Retour sur le procès en appel d’Abdelkader Merah, condamné à 30 ans de réclusion criminelle, notamment pour complicité des assassinats commis par son frère Mohamed. A l'issue de ces 4 semaines d’audience, pour les parties civiles, c’est une nouvelle période délicate qui s’ouvre : celle de l’après procès.

Abdelkader Merah pendant son procès en appel
Abdelkader Merah pendant son procès en appel © AFP / BENOIT PEYRUCQ

Il y avait quelque chose de très touchant à voir se côtoyer, sur les bancs de la cour d'assises de Paris, Samuel Sandler, grand-père et père de victimes de l’école juive Ozar Hatorah, et les mamans des militaires Mohamed Legouad et Imad Ibn Ziaten, avec leurs foulards colorés. Les voir se saluer, s'embrasser, se réconforter dans les moments les plus difficiles. D'ailleurs Radia Legouad, la sœur de Mohamed Chems Legouad, tué le 15 mars 2012 à Montauban, dit "nous" quand elle parle des parties civiles. Ce moment du procès, elle avait pourtant hâte qu’il se termine.  

"Le chapitre judiciaire est à double tranchant. On en a besoin, ça fait revivre un peu nos enfants, nos frères... D'un autre côté, c'est destructeur parce qu'on est toujours en train de ressasser la douleur. Dans mon cas, ça a rajouté de la souffrance à la douleur, donc j'avais hâte que ça se termine, parce qu'au bout de 7 ans, il faudrait que la vie reprenne ses droits.

Mais ce n’est pas facile de tourner cette page. La fin du procès referme la porte du deuil collectif, et ouvre celle du deuil intime, loin des médias, des juges, de "la France qui nous regarde", comme l’a rappelé l’avocat général.
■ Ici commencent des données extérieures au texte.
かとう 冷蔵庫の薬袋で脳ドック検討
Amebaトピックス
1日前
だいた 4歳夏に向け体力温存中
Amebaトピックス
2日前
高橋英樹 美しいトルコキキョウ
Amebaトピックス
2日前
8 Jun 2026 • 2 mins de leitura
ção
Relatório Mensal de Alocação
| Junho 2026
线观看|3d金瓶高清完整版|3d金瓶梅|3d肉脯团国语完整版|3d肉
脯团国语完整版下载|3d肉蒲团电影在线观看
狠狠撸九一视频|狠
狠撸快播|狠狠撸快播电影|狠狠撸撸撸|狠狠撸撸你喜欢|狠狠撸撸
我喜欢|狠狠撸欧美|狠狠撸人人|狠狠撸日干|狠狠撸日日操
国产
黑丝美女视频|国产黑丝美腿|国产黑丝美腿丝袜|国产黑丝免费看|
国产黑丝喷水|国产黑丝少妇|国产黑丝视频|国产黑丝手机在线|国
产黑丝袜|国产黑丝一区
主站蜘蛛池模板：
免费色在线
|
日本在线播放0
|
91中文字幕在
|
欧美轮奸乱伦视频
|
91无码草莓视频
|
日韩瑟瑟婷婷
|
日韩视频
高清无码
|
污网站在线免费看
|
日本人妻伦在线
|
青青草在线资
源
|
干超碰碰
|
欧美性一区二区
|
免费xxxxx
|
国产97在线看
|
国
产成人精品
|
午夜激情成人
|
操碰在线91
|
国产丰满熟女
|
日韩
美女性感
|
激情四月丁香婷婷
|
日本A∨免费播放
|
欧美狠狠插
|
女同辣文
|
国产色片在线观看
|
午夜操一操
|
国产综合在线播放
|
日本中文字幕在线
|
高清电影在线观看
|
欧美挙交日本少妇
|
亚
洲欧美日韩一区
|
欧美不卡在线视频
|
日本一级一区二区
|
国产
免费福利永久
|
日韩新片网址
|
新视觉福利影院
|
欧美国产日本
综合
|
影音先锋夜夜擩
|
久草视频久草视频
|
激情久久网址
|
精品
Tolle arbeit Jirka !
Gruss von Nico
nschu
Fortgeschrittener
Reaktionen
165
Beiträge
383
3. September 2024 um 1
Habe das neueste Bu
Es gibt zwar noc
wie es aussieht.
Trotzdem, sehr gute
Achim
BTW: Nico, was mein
Et cela peut générer un sentiment de vide, explique Carole Damiani, psychologue et responsable de l’association Paris aide aux victimes, qui a accompagné les parties civiles tout au long des deux procès.

Ce que l'on observe généralement chez les parties civiles après un tel procès, c'est une phase quasi dépressive

"Il y avait des attentes, elles ne pourront pas toutes être réalisées; il faut faire le deuil de choses qui n'adviendront jamais, d'une vérité qui n'est pas si simple à obtenir" explique Carole Damiani. "Il faut leur laisser le temps. C'est un temps, souvent, qui est triste, mais aussi d'élaboration : qu'est ce que je fais de ma haine, qu'est ce que je fais de ma colère, qu'est ce que je fais du combat qui m'a soutenu jusque là? Pour certains, ce deuxième procès peut avoir un effet heureux de suture. C'est à dire qu'à partir de maintenant, je peux m'autoriser à penser à autre chose, à faire autre chose."
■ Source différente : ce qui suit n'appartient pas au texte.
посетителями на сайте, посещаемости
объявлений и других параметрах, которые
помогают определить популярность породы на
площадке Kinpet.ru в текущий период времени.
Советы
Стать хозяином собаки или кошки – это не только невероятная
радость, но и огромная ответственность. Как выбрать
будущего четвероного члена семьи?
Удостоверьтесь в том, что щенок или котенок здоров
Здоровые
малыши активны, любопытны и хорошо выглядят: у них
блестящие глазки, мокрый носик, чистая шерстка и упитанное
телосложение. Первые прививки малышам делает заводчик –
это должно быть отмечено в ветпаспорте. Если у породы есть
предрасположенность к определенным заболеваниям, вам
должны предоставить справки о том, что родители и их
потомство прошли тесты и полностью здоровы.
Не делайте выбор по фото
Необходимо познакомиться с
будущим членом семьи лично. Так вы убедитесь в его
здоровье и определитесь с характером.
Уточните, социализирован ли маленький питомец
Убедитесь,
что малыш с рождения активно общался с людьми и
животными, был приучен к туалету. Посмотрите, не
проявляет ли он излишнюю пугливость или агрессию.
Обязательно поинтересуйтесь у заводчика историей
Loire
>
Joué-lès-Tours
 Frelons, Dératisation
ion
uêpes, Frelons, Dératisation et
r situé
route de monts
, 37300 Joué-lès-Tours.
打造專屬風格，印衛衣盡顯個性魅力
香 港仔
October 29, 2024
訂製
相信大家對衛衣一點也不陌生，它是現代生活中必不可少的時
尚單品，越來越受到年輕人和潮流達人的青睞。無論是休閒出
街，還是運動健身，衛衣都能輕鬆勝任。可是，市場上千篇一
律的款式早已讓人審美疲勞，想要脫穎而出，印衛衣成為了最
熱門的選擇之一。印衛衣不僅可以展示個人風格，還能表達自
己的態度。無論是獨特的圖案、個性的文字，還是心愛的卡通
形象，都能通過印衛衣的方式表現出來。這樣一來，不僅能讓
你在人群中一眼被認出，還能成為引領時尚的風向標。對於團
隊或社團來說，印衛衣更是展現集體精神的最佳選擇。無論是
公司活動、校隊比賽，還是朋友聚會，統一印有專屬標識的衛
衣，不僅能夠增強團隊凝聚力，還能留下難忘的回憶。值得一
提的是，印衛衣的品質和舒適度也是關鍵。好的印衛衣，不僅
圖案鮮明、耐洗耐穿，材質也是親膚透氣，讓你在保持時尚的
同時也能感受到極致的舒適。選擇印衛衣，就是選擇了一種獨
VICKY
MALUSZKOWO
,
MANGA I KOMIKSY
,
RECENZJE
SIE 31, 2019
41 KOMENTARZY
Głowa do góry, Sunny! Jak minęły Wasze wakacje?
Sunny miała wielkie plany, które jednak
Radia Legouad sait qu’il lui reste du chemin à parcourir. Elle ne veut pas rester enfermée à vie dans le statut de victime de Mohamed Merah. Ces deux procès, même douloureux, étaient une étape indispensable dans sa reconstruction. "Ça nous a pris 5 ans juste de pouvoir se relever, juste de pouvoir parler de Chems. 5 ans, pour pouvoir mettre enfin les mots, et dire qu'on ne peut pas seulement parler de Mohamed Merah, et ne pas parler de Mohamed Legouad. Pour la famille, ça a été très très difficile. On a hâte de retrouver une forme de sérénité."

Aujourd'hui, elle voudrait faire quelque chose de cette souffrance. Que l'histoire de Chems puisse servir, pour favoriser la tolérance entre les religions, pour apporter un espoir… Elle ne sait pas encore précisément comment. Dans ce nouveau chapitre qui s’ouvre, Radia a le temps.